How Are PERS Retirement Benefits Taxed?
Explore the tax treatment of your PERS plan, from how contributions are handled to the federal and state rules that govern your income after you retire.
Explore the tax treatment of your PERS plan, from how contributions are handled to the federal and state rules that govern your income after you retire.
A Public Employees’ Retirement System (PERS) provides retirement, disability, and death benefits to individuals working in public service. These plans are a component of the compensation package for many government employees. While a steady income in retirement is a benefit, understanding the tax implications is necessary for financial planning. The tax rules for your benefits differ during your working years versus your retirement years.
The tax treatment of your PERS benefits begins with the contributions you make during your career.

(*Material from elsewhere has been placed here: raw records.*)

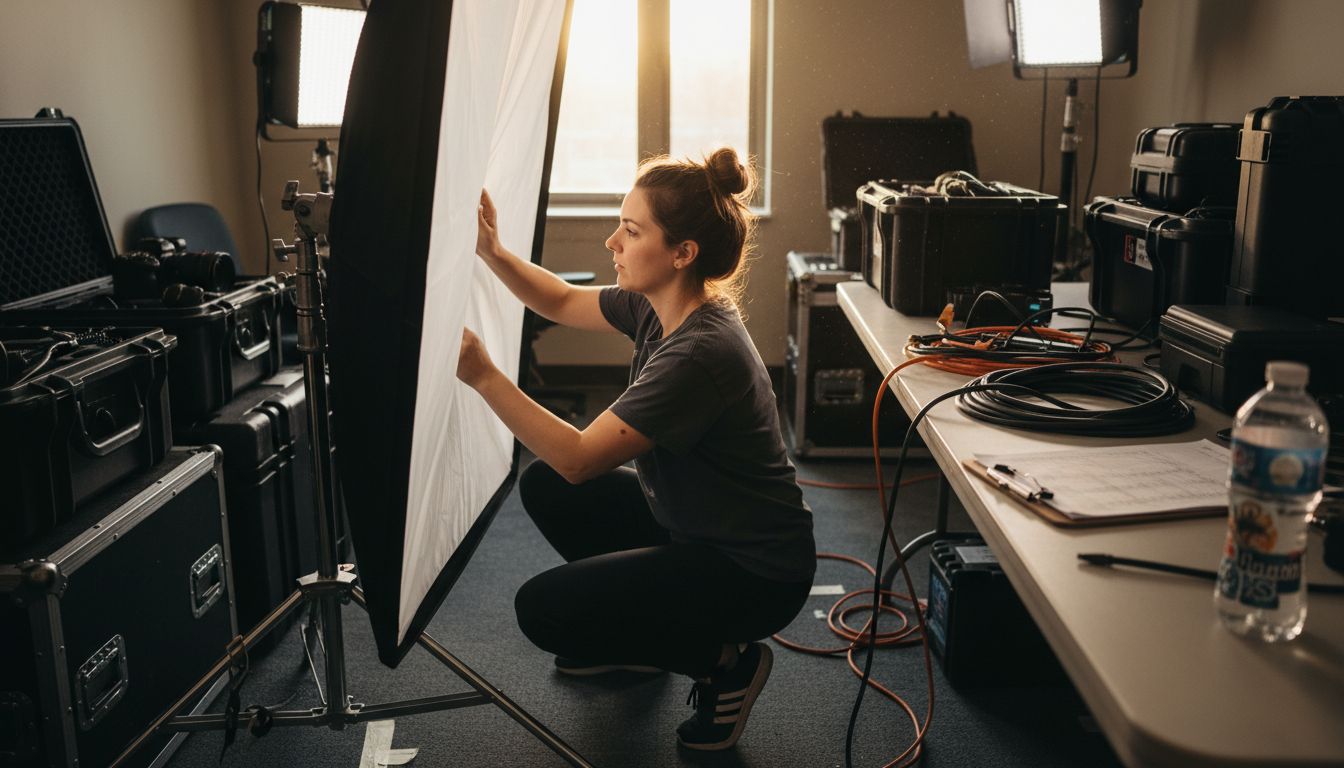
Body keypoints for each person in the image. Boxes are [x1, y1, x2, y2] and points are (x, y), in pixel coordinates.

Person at [455, 147, 815, 751]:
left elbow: (579, 456)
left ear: (682, 254)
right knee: (541, 485)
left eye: (630, 229)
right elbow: (560, 301)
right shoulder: (659, 304)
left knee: (543, 610)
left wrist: (486, 375)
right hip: (695, 529)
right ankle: (648, 641)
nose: (611, 242)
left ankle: (726, 662)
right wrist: (493, 252)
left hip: (754, 573)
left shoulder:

Most public employees make contributions on a “pre-tax” basis, meaning the money is deducted from your gross pay before federal and most state income taxes are calculated. This process lowers your current taxable income, providing a tax benefit each year you contribute.
Some PERS plans involve “post-tax” contributions made from your net pay after taxes have been taken out. It is important to know which type of contributions you have made, as this determines your “cost basis.” This cost basis is the total of all your post-tax contributions. This number becomes significant when you begin receiving retirement distributions.
Once you retire and begin receiving payments from your PERS plan, the federal government will tax that income. For most retirees, monthly pension payments are treated as ordinary income, similar to wages, and subject to the same federal income tax brackets. At the end of each year, your PERS administrator will send you an IRS Form 1099-R, which details the total amount of your distributions and the taxable amount.
The cost basis from any post-tax contributions you made is recovered tax-free during retirement. The IRS provides a method to calculate the tax-free portion of your payments, known as the “Simplified Method.” This calculation spreads your tax-free cost basis out over the expected number of payments. This results in a part of each monthly check being excluded from your taxable income.
If you opt for a lump-sum distribution instead of monthly payments, the rules are different. These distributions are subject to a mandatory 20% federal tax withholding. To avoid this immediate tax hit, you can execute a direct rollover, transferring the funds to another qualified retirement account like a traditional IRA. This action defers the income tax until you withdraw money from the new account.
The taxation of your PERS benefits at the state level is separate from federal rules and varies widely. Because there is no single standard, it is important to understand the regulations in your state of residence during retirement. Your tax liability can differ depending on where you live.
Some states completely exempt PERS income from state income tax. Other states offer partial exemptions or tax credits, which may be contingent on your age or total income. For instance, a state might not tax the first $20,000 of retirement income for individuals over age 65. In contrast, a number of states tax PERS benefits fully, treating them as ordinary income.
You cannot assume the rules of one state apply to another. The most direct course of action is to get information from your state’s department of revenue or tax agency. Their official websites are the authoritative sources for these rules. Consulting with a local tax professional is also recommended.
PERS plans provide benefits in situations outside of a standard service retirement, which have their own tax considerations. For members who retire on disability, the tax treatment of their benefits depends on their age. If you are under your plan’s minimum retirement age, your disability payments may be tax-free at the federal level until you reach that age. This is contingent on meeting the IRS definition of being totally and permanently disabled.
Survivor benefits, paid to a designated beneficiary after a PERS member’s death, are also subject to taxation. The tax liability passes to the person receiving the income. These benefits are taxed to the beneficiary in the same manner they would have been taxed to the original retiree, meaning the payments are considered ordinary income.
The beneficiary is also entitled to recover any of the member’s remaining cost basis tax-free. A beneficiary can exclude a portion of each payment from their taxable income until the entire cost basis has been distributed.